Beyond the pandemic, the Washington, DC suburbs in Virginia have some of the highest housing costs in the United States. But as education scholar Matthew Ladner pointed out earlier this year, children in Arlington County learn “5.7 percent less each grade” than the U.S. average, according to the Stanford Educational Opportunity Project’s analysis of student testing growth. Children living in neighboring Alexandria learn 20 percent less than the national average. Virginia parents may be waking up to the idea that their high housing costs are not purchasing a high-quality education for their children.

Having won an election that became framed as a referendum on the role of parents in their children’s schooling, Governor-elect Youngkin will soon have a historic opportunity to improve learning opportunities for Virginia children.

For starters, Youngkin should use unspent federal emergency K-12 education relief aid to help children recover from learning losses caused by prolonged school closures during the pandemic.

According to the Department of Education, Virginia has $3 billion in unspent federal emergency K-12 education aid as of the start of the current school year. The commonwealth has spent less than 5 percent of its federal K-12 relief funds provided by Congress to help schools during the pandemic. Since schools are now reopened, it would be appropriate to provide much of that funding directly to the parents of disadvantaged children to recover from prolonged school closure .

For example, Ohio Governor Mike DeWine recently signed an executive order to establish an “after school emergency enrichment education savings account” using a share of the Buckeye state’s COVID k-12 relief funds. Under the plan, children from families with incomes below 300% of the poverty line will be eligible for enrichment ESAs worth $500 per year. Funds can be used for “various enrichment and educational activities, including tutoring, day camps, music lessons, study skill services, and field trips.” The program will cost $50 million during the first year and $75 million next year.

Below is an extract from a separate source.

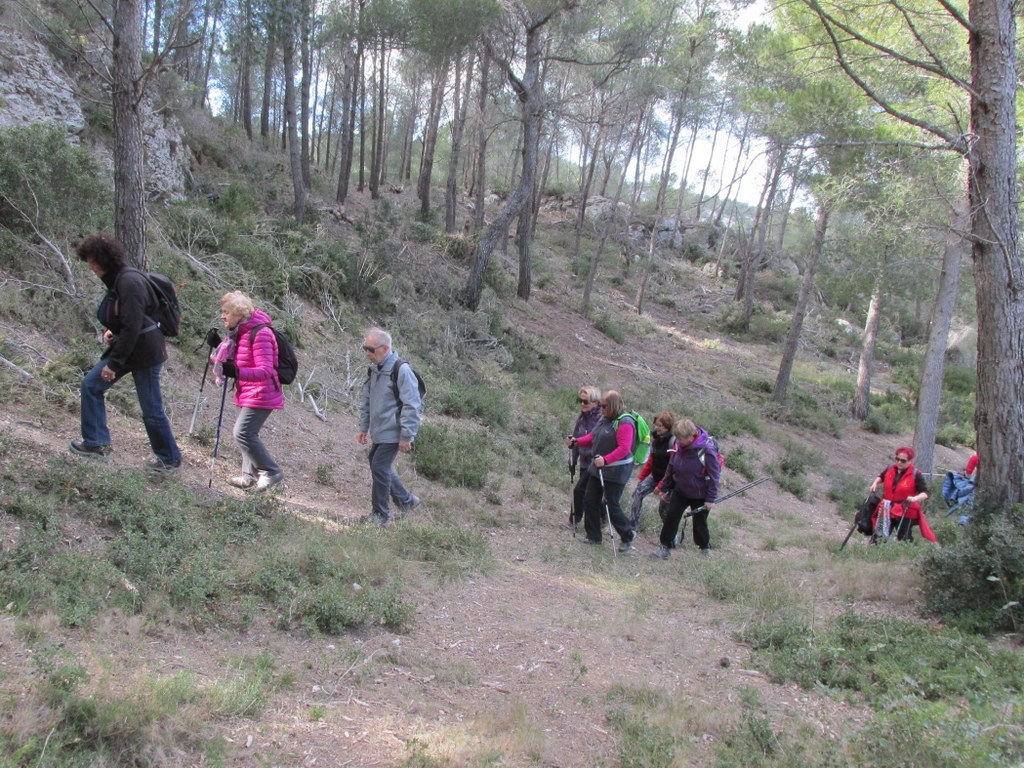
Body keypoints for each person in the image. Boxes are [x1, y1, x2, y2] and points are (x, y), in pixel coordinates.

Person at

With $3 billion in federal aid unspent, Virginia could afford to provide generous enrichment or tutoring ESAs to help disadvantaged children address learning losses that occurred during the pandemic.

In the long-run, Virginia should enact a range of policies to give parents greater power to direct their children’s education. For example, the commonwealth has a weak charter school law and few students have the chance to attend these public schools of choice. Virginia has a small tax credit scholarship program, but only several thousand children benefit.

The incoming governor and lawmakers in Richmond should expand policies to help disadvantaged children and at-risk students, including those with special needs, benefit from greater parental choice. Broadly expanding choice within the public school system, including by enabling the creation of new public charter schools, is a good place to start.

But Youngkin and his team should think even bigger. For example, West Virginia recently created the nation’s most extensive K-12 education savings account program. Most parents will soon be able to access $4,600 per child to pay approved education costs, including tutoring, tuition, and special education services if they forgo enrolling in public schools. Creating a similar program in Virginia could offer unhappy parents with an affordable option outside of the public school system.

While it remains to be seen whether Virginia’s election will be a bellwether for other states and 2022, it’s reasonable to assume that many parents are paying closer attention to the K-12 education issue after the pandemic.

With a mandate for reform and the attention of the nation, Virginia’s next governor has a historic opportunity to give parents greater control over their children’s education. Parents and elected officials across the nation will surely be watching.